Набрав несколько неотложных листков и покосившись в сторону Маечкиной канцелярии, я сама побежала на подпись. Безменов сидел, все еще забинтованный, спиной ко мне, сурово говоря с кем-то. Бегающие глазки на выбритом лице, статная фигура и какой-то нерусский акцент — вот все, что я успела заметить в посетителе. Он умолял о чем-то, понизив голос.
Безменов встал, пожав плечами:
— Не задерживайте меня, это бесполезно.
И, не глядя, он протянул руку за бумагами. Я вложила их ему в руку. Посетитель не уходил. Безменов взял перо, наклонившись к столу, и стоя стал прочитывать бумажки.
— Разрешите, товарищ, изложить вам, ввиду исключительного положения…
— Я все сказал, господинГржелевский.
Посетитель вышел, вздернув плечами. На губах у него мелькнула пренебрежительная гримаса, сгоняя ласковую и униженную просительность.

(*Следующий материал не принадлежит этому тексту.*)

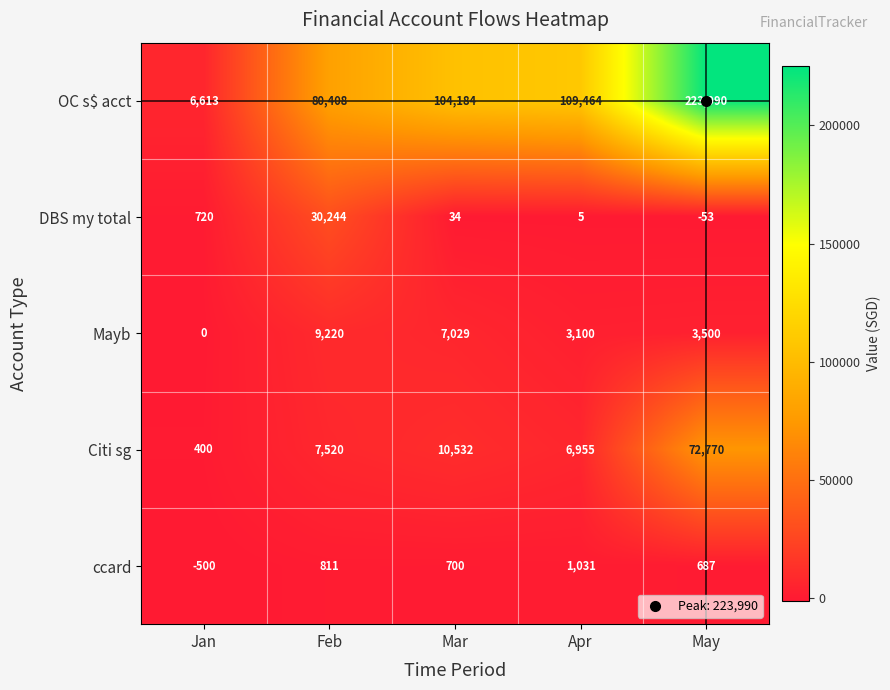

True or false: Mayb has a value of 7029 at Mar.

True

В тоне, каким Безменов выговорил «господин», не было ни насмешки, ни гнева. Но было нечто серьезное и многозначительное, с чем он вторично поднял глаза, и на этот раз на меня: проведение границы.
— Вы сердитесь на меня, — сказала я тихо, торопясь все сказать до прихода посетителей, — не говорите, не смотрите, не здороваетесь. Что я такое сделала?
Он подписал последнюю бумажку.
— Какие мы разные, — вырвалось у него, — сержусь, не здороваюсь… Я далек от этого органически. Поймите, что сердиться не на что, не поздоровался — не знаю, где это и когда? — совершенно случайно. Я занят, завален, запорошен, я отдал все свое вниманье, как люди отдают последнюю рубашку, я не свой человек, не свой собственный, а принадлежу своему делу. Это банально и совершенно точно. Вы же вся из психологических сложностей. Подумайте, зачем это?